Closing A Window, While Opening Door on Textile Jobs

Date: Nov. 15, 2005
Issues: Trade


Closing a Window, While Opening Door on Textile Jobs

The U.S.-China Comprehensive Textile Trade Agreement reached last Tuesday represents an important measure of breathing room for nervous domestic manufacturers over the next three years. The flood of China's exports of clothing and textiles to the United States, which jumped 46 percent in the first eight months of 2005, will continue to rise, but with restrictions set to begin in January. The time has passed, however, to save nearly 400,000 textile jobs lost since 2001, or 38.1 percent of America's textile workforce.

Rep. Robin Hayes (R-NC8) quickly joined industry advocates in celebration of the U.S.-China trade deal so important to the North Carolina textile industry, reminding reporters at a Tuesday news conference in Washington that he had led the charge for a U.S.-Sino deal on textiles. Mindful of his controversial reversal of the deciding vote on the Central American Free Trade Agreement (CAFTA), to which he had promised constituents he was "flat-out, completely, horizontally opposed," the U.S.-China trade restrictions provide some cover as the developing rationale for the last minute deal with House Speaker Dennis Hastert and the White House.

Auggie Tantillo, Executive Director of American Manufacturing Trade Action Coalition which opposed CAFTA, joined the news conference in support of the China trade deal but said he believes there would have been an agreement with China even without Hayes' last minute vote switch in support of CAFTA.

Congressional candidate Larry Kissell, a Democrat from Montgomery Country seeking to challenge Hayes in 2006, said he shares the frustration of industry advocates like Tantillo, stating the CAFTA vote remains inexcusable. Commenting on Hayes' asserted deal to open free trade with six countries presumably in order to limit trade with one, Kissell said "CAFTA says Central America, not China. China has already flooded us. Why open more doors while trying to barely shut the China one. Bottom line, that horse is long gone from the barn along with many of the jobs. CAFTA just opened the doors so what few horses are left can get out."

CAFTA, an extension of NAFTA which opened free trade for Canada, Mexico and the U.S., is an agreement between the United States, the Dominican Republic and five Central American countries including Guatemala, El Salvador, Honduras, Costa Rica and Nicaragua. An even larger agreement called Free Trade Area of the Americas (FTAA) is currently being negotiated by 34 countries.

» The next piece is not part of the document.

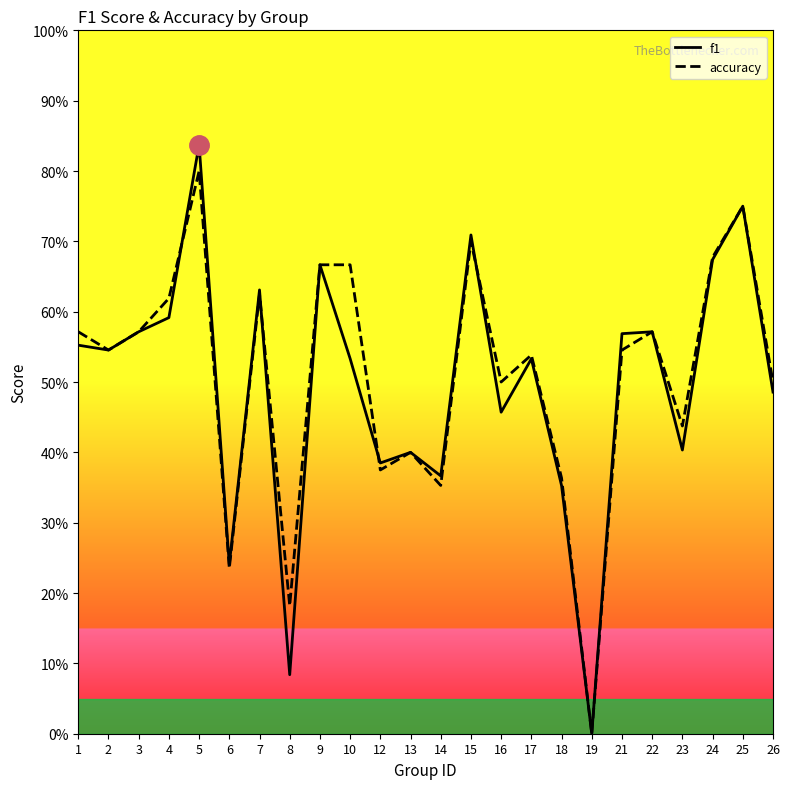

Between 4 and 24, which series saw the biggest shift?

f1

The Economic Policy Institute estimated in a July briefing that the 538 percent growth in the U.S. trade deficit with NAFTA countries from 1993 too 2004 accounted for a net loss of more than 1 million U.S. jobs, including 34,150 net jobs in North Carolina. CAFTA is already projected to increase the U.S. trade deficit, which hit a record of $617.7 billion in 2004, by $100 million with Central America alone according to a 2004 report by the U.S. International Trade Commission. Regardless of managed growth between the U.S. and China, the trend of net job losses under NAFTA will likely be repeated under CAFTA as the U.S. trade deficit continues to grow.